Obviamente que o Carlos, a Daniela e tantos outros jovens autistas não têm de obrigatoriamente ir ao baile de finalistas ou a qualquer outro tipo de eventos. Assim como qualquer um de nós. No entanto, percebemos que estes e outro tipo de eventos sociais são fundamentais para estabelecer e consolidar as relações com as pessoas. E por isso parece fundamental que se possa ir trabalhando estes aspectos com as pessoas autistas ao longo da vida. Volto a sublinhar que não se trata de obrigar as pessoas autistas a fazerem algo que é excruciante para sim. Mas quando se explora com maior detalhe algumas das razões das pessoas autistas de não irem a eventos tais como o baile de finalistas, verificamos que caso eles vão, temos garantia de que não será uma experiência horrível.
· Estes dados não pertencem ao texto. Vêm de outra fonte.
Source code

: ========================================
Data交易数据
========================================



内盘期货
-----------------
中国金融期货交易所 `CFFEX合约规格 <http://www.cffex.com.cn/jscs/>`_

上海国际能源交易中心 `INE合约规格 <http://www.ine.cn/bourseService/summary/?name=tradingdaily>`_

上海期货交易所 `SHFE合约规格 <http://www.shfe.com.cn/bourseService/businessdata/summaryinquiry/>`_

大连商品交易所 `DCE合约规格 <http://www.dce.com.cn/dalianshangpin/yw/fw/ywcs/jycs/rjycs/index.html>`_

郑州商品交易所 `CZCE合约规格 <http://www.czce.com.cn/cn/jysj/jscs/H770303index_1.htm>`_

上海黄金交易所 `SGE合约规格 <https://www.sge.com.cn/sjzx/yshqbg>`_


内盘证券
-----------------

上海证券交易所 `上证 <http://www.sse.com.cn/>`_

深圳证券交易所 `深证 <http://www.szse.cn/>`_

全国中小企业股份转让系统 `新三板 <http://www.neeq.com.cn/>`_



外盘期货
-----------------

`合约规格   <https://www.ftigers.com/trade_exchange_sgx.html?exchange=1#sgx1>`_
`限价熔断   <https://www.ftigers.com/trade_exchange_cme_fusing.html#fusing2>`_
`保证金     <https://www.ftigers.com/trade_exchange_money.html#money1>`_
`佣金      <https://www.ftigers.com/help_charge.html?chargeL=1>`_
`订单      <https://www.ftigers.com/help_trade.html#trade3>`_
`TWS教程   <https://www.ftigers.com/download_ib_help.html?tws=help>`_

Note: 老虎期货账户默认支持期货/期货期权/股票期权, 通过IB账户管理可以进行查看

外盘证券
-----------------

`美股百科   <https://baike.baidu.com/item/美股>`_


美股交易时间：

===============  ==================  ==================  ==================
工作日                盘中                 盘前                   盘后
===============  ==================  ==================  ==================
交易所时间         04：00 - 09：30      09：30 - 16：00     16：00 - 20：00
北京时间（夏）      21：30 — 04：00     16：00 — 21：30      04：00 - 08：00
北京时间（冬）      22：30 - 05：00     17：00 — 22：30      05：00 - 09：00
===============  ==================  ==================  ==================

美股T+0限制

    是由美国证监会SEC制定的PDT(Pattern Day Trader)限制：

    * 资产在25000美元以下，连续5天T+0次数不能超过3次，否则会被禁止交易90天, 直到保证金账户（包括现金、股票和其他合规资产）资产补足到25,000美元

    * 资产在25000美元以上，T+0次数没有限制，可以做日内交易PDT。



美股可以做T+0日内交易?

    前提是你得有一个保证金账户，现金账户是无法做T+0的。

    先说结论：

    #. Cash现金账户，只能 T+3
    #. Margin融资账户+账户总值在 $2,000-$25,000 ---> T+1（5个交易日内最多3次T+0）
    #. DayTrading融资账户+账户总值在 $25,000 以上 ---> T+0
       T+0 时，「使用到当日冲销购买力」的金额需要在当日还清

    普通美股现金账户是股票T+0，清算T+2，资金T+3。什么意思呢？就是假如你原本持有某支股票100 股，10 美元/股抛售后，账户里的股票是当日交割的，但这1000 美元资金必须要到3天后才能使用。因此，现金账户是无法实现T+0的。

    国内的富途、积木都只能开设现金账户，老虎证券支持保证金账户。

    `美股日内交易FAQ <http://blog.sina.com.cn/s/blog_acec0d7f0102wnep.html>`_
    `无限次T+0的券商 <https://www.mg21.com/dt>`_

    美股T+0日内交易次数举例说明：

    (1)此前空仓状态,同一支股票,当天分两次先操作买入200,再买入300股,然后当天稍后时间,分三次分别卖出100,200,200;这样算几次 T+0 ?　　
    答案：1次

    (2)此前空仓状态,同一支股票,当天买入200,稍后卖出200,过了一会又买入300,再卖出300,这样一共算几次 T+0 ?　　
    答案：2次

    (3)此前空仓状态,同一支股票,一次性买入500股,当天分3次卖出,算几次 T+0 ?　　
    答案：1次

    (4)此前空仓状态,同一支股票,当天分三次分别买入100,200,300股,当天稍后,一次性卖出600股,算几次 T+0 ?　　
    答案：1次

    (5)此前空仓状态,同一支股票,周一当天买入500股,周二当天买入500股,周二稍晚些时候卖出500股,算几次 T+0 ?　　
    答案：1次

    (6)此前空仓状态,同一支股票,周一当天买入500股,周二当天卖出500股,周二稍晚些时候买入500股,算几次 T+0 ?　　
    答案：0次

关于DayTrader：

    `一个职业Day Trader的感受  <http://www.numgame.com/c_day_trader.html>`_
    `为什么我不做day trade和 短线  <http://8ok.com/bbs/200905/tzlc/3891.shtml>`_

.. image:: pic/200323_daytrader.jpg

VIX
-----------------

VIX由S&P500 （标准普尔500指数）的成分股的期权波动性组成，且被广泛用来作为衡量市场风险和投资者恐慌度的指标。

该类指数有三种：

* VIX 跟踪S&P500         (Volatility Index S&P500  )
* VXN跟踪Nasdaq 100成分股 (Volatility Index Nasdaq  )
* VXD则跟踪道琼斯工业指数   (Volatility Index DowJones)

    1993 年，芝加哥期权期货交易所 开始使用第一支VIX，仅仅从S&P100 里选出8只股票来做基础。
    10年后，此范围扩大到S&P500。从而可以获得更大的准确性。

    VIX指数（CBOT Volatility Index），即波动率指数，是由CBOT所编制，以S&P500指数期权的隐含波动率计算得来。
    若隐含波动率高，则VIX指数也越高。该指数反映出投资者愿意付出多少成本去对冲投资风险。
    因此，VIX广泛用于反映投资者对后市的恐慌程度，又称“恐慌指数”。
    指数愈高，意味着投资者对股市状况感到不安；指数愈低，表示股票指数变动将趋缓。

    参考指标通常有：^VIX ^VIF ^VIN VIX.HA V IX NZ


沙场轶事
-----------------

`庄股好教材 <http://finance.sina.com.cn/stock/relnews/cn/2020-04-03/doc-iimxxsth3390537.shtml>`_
Tal como em outras situações, mesmo que quotidianas, em que se adapta a textura das roupas devido à hipersensibilidade. Ou se usa uns fones com cancelamento de ruído devido à música que vai estar a tocar no recinto. E porque não ensinar a dançar, tal como se ensina a atar os atilhos dos sapatos e os botões da camisa, etc. Além do mais, é mais do que plausível que se possa dizer ao jovem autista que pode ir ao baile de finalistas e sair na altura da Cinderela. Ou seja, não precisa de estar todo o tempo de duração do evento. E quando no evento não precisa de estar todo o tempo imerso na situação. Ou seja, todo o acontecimento pode ser preparado e antecipado até um determinado limite com a pessoa autista para ajudar a ter um conjunto de respostas para dar em várias situações possíveis de acontecer.